AIM OF THE TASK
Reproduce every item below verbatim, line for line.

EXERCISE MATERIALS
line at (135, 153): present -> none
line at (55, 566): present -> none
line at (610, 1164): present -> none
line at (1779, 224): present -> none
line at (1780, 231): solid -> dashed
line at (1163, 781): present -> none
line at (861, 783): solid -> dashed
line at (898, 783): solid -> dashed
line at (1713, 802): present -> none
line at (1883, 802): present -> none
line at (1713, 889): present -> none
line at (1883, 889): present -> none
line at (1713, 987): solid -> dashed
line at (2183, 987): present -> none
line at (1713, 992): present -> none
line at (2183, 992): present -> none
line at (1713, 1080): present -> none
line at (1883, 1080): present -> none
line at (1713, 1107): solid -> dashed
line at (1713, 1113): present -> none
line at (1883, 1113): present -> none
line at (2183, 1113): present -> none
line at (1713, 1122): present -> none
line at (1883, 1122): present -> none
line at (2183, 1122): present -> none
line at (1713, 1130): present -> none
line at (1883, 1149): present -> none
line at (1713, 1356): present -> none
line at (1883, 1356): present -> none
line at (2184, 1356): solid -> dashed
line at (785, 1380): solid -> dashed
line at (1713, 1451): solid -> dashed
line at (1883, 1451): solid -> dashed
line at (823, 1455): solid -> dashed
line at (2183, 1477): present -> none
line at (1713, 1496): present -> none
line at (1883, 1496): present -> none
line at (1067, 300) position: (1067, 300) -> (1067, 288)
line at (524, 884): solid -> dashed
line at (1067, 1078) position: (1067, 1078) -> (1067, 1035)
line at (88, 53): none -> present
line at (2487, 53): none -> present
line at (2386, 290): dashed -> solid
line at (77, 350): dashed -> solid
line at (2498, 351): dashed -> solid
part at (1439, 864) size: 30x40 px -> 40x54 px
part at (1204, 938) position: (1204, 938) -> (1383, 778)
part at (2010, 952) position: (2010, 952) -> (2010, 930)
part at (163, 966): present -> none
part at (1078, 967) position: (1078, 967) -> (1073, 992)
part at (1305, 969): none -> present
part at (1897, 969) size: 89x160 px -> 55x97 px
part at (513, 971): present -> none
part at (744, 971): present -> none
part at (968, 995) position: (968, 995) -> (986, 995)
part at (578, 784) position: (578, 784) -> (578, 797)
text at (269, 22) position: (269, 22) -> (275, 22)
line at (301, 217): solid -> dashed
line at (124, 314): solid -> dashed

THE RESPONSE
line at (135, 153): present -> none
line at (55, 566): present -> none
line at (610, 1164): present -> none
line at (1779, 224): present -> none
line at (1780, 231): solid -> dashed
line at (1163, 781): present -> none
line at (861, 783): solid -> dashed
line at (898, 783): solid -> dashed
line at (1713, 802): present -> none
line at (1883, 802): present -> none
line at (1713, 889): present -> none
line at (1883, 889): present -> none
line at (1713, 987): solid -> dashed
line at (2183, 987): present -> none
line at (1713, 992): present -> none
line at (2183, 992): present -> none
line at (1713, 1080): present -> none
line at (1883, 1080): present -> none
line at (1713, 1107): solid -> dashed
line at (1713, 1113): present -> none
line at (1883, 1113): present -> none
line at (2183, 1113): present -> none
line at (1713, 1122): present -> none
line at (1883, 1122): present -> none
line at (2183, 1122): present -> none
line at (1713, 1130): present -> none
line at (1883, 1149): present -> none
line at (1713, 1356): present -> none
line at (1883, 1356): present -> none
line at (2184, 1356): solid -> dashed
line at (785, 1380): solid -> dashed
line at (1713, 1451): solid -> dashed
line at (1883, 1451): solid -> dashed
line at (823, 1455): solid -> dashed
line at (2183, 1477): present -> none
line at (1713, 1496): present -> none
line at (1883, 1496): present -> none
line at (1067, 300) position: (1067, 300) -> (1067, 288)
line at (524, 884): solid -> dashed
line at (1067, 1078) position: (1067, 1078) -> (1067, 1035)
line at (88, 53): none -> present
line at (2487, 53): none -> present
line at (2386, 290): dashed -> solid
line at (77, 350): dashed -> solid
line at (2498, 351): dashed -> solid
part at (1439, 864) size: 30x40 px -> 40x54 px
part at (1204, 938) position: (1204, 938) -> (1383, 778)
part at (2010, 952) position: (2010, 952) -> (2010, 930)
part at (163, 966): present -> none
part at (1078, 967) position: (1078, 967) -> (1073, 992)
part at (1305, 969): none -> present
part at (1897, 969) size: 89x160 px -> 55x97 px
part at (513, 971): present -> none
part at (744, 971): present -> none
part at (968, 995) position: (968, 995) -> (986, 995)
part at (578, 784) position: (578, 784) -> (578, 797)
text at (269, 22) position: (269, 22) -> (275, 22)
line at (301, 217): solid -> dashed
line at (124, 314): solid -> dashed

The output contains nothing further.